## Work task
Please repeat the records beneath this task exactly as they appear, but skip the images.
____
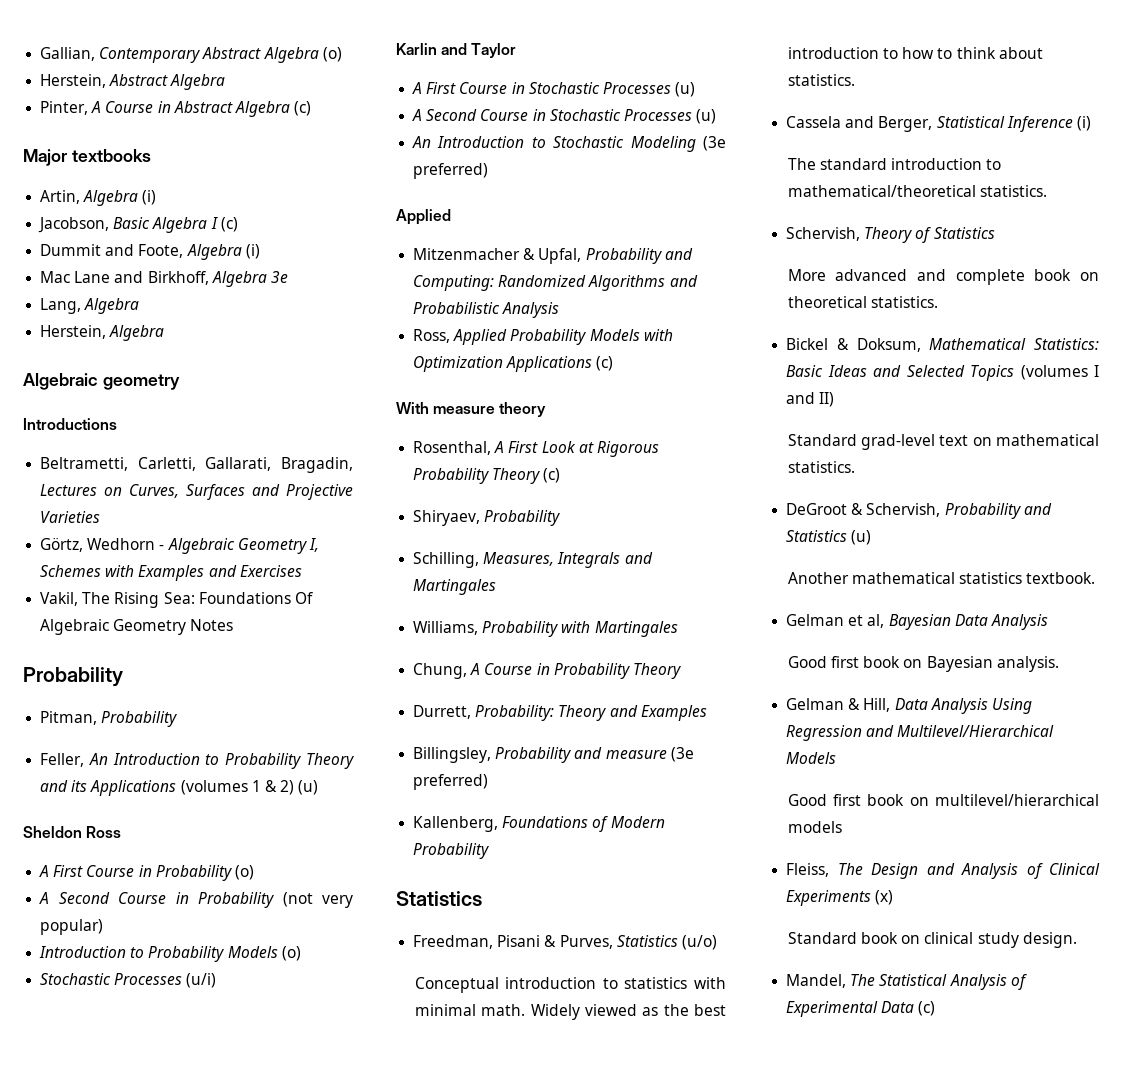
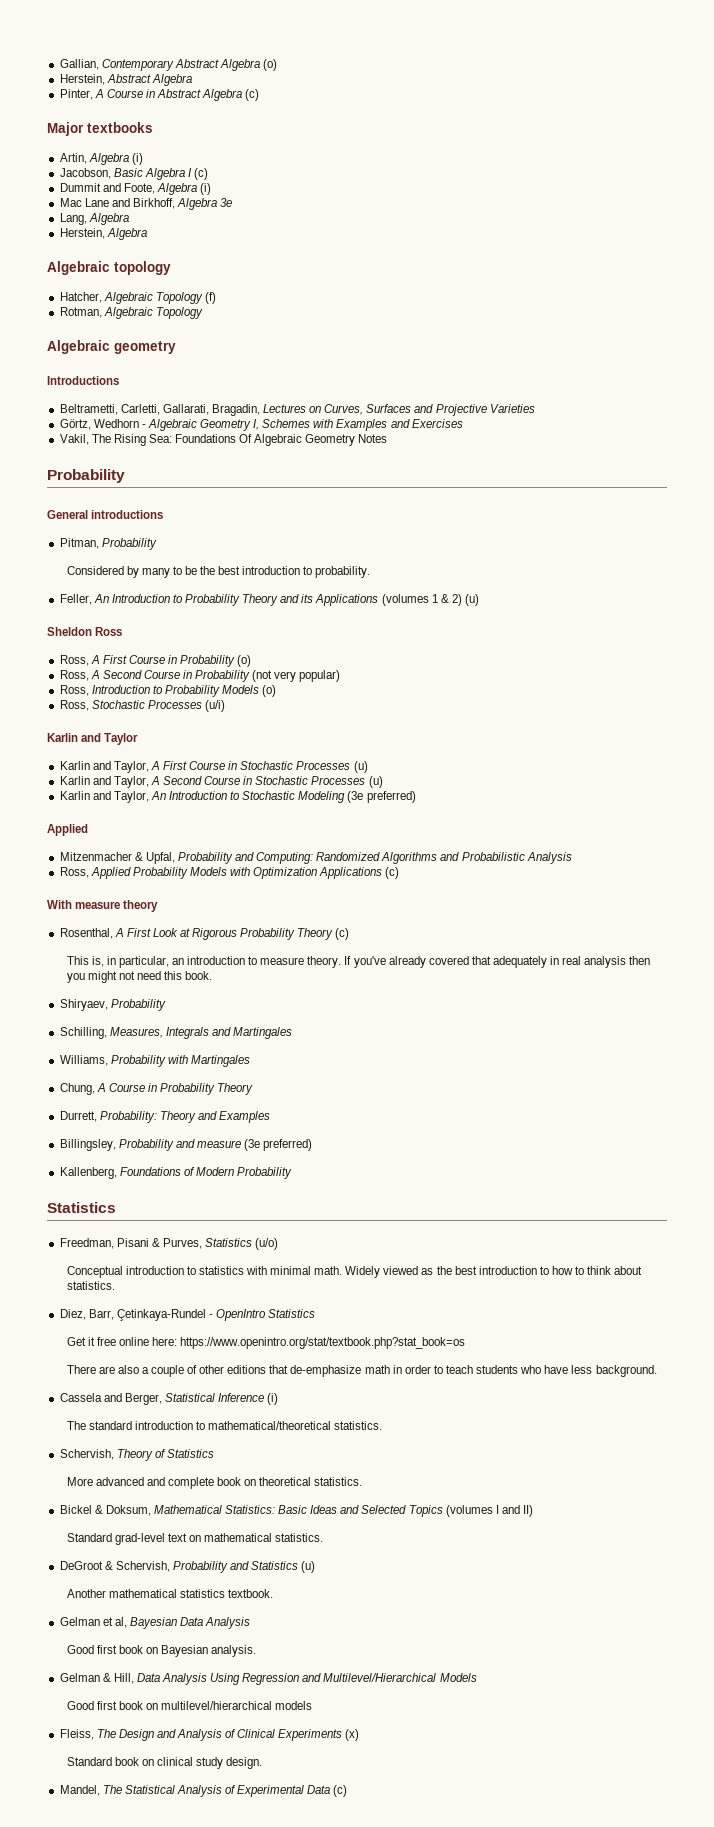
(165, 333) none -> [47,261,171,275] [59,292,216,304] [59,307,203,319] // Algebraic topology // Hatcher, Algebraic Topology (f) // Rotman, Algebraic Topology
(123, 677) none -> [47,510,164,519] // General introductions
(178, 719) none -> [66,566,371,578] // Considered by many to be the best introduction to probability.
(122, 832) none -> [59,655,89,666] Ross,
(254, 872) none -> [59,670,89,681] Ross,
(104, 927) none -> [59,685,89,696] Ross,
(301, 953) none -> [59,700,89,711] Ross,
(517, 50) none -> [59,761,149,773] Karlin and Taylor,
(696, 89) none -> [59,776,149,788] Karlin and Taylor,
(717, 116) none -> [59,791,149,803] Karlin and Taylor,
(561, 475) none -> [66,956,651,968] [66,971,213,983] // This is, in particular, an introduction to measure theory. If you've already covered that adequately in real analysis then you might not need this book.
(855, 80) none -> [59,1309,316,1321] [66,1337,466,1349] [66,1365,657,1377] // Diez, Barr, Çetinkaya-Rundel - OpenIntro Statistics // Get it free online here: https://www.openintro.org/stat/textbook.php?stat_book=os // There are also a couple of other editions that de-emphasize math in order to teach students who have less background.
____
## Completed task
(165, 333) none -> [47,261,171,275] [59,292,216,304] [59,307,203,319] // Algebraic topology // Hatcher, Algebraic Topology (f) // Rotman, Algebraic Topology
(123, 677) none -> [47,510,164,519] // General introductions
(178, 719) none -> [66,566,371,578] // Considered by many to be the best introduction to probability.
(122, 832) none -> [59,655,89,666] Ross,
(254, 872) none -> [59,670,89,681] Ross,
(104, 927) none -> [59,685,89,696] Ross,
(301, 953) none -> [59,700,89,711] Ross,
(517, 50) none -> [59,761,149,773] Karlin and Taylor,
(696, 89) none -> [59,776,149,788] Karlin and Taylor,
(717, 116) none -> [59,791,149,803] Karlin and Taylor,
(561, 475) none -> [66,956,651,968] [66,971,213,983] // This is, in particular, an introduction to measure theory. If you've already covered that adequately in real analysis then you might not need this book.
(855, 80) none -> [59,1309,316,1321] [66,1337,466,1349] [66,1365,657,1377] // Diez, Barr, Çetinkaya-Rundel - OpenIntro Statistics // Get it free online here: https://www.openintro.org/stat/textbook.php?stat_book=os // There are also a couple of other editions that de-emphasize math in order to teach students who have less background.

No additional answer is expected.